● Passage to read:
Begin
When a married couple gets a divorce in California, any property obtained during that marriage is subject to community property laws. This requires that all property is divided 50% to each party. When an unmarried couple has property such as homes and cars, the rules are not that simple. If you are in this situation then your best option is to contact a family law attorney for a consultation. You can also keep reading to get the basic information about these cases.
Cohabitating Couples Are Treated as Roommates by the Law
The law essentially treats couples like they do roommates – each member has full ownership of their own property. On paper this is simple but in reality it is far from simple. After all, most couples have many items they bought together. This may even include expensive things like homes and cars. It is these cases in which determining property rights can be a challenge.
Consider less expensive items too, such as bedding, towels, TVs, and other household items. If they were bought for joint use they are jointly owned – but how are they then divided up? Your attorney will help you determine the answer to that question.
Splitting Up Cars and Houses After a Breakup
Believe it or not, cars and house can be easier to split up than other goods for one main reason: They come with ownership papers. It may be hard to prove that you are half owner of the kitchen table, but if you are half owner of the house or car, then your name should be on the deed or title. If the property has a sole owner then that owner will get the property.
End
● Exercise goal: Carry on the text about dividing property between unmarried couples in California, starting right after its last sentence.

● Available data:
Begin
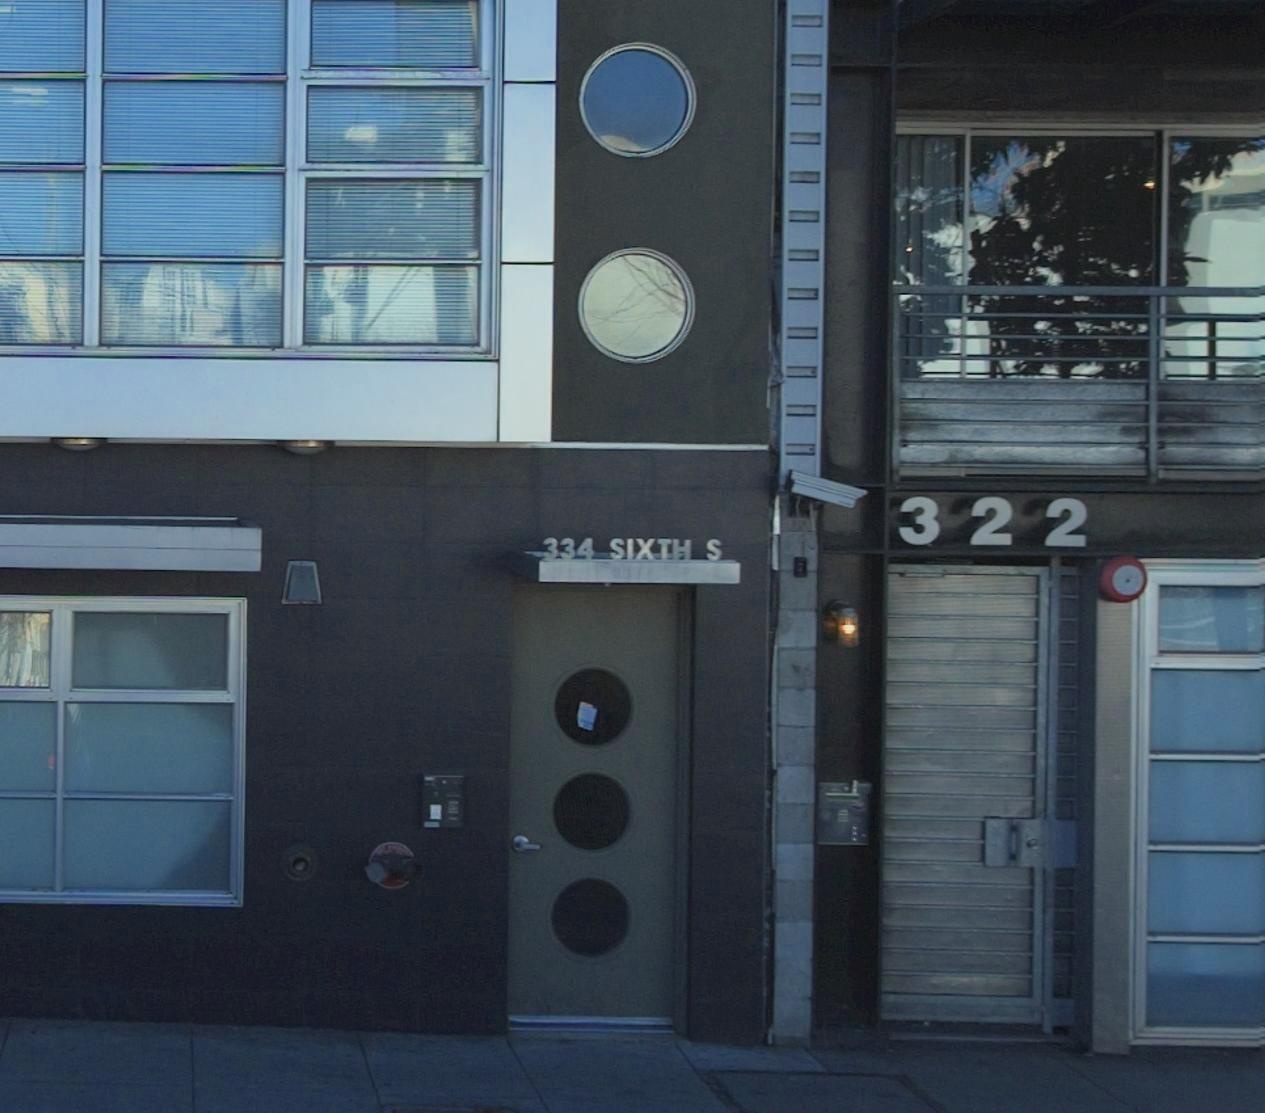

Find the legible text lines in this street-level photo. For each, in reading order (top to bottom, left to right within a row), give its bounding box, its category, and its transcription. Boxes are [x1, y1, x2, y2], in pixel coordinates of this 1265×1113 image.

[895, 494, 1089, 549] StreetNumber: 322
[541, 537, 597, 561] StreetNumber: 334
[609, 536, 722, 561] StreetName: SIXTH S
End
● Result for this task:
If you are both on the deed or title then you likely fall under the legal category of “tenancy in common.” This means that both of you would keep your share of the property based on what you agreed to or who paid for it. For example, if you paid for 75% of the car then you would own 75%.
You cannot cut a car in halves or quarters, so you will need to do one of two things. First, you can sell all your joint property and split the proceeds based on the percentage of ownership each had. Second, you can split up the belongings based on their value. For example, if the items you jointly owned were worth $10,000 and you each had 50% ownership, then you would each take items worth $5,000.
You Need the Right Attorney for Your Property Rights Case
Just because you were not married does not mean you do not need an attorney when you split up. In fact, not being married may mean that it is more complicated and an attorney is even more important. You can contact Law Offices of Torrence L. Howell at (909) 920-0908 to request a free legal consultation.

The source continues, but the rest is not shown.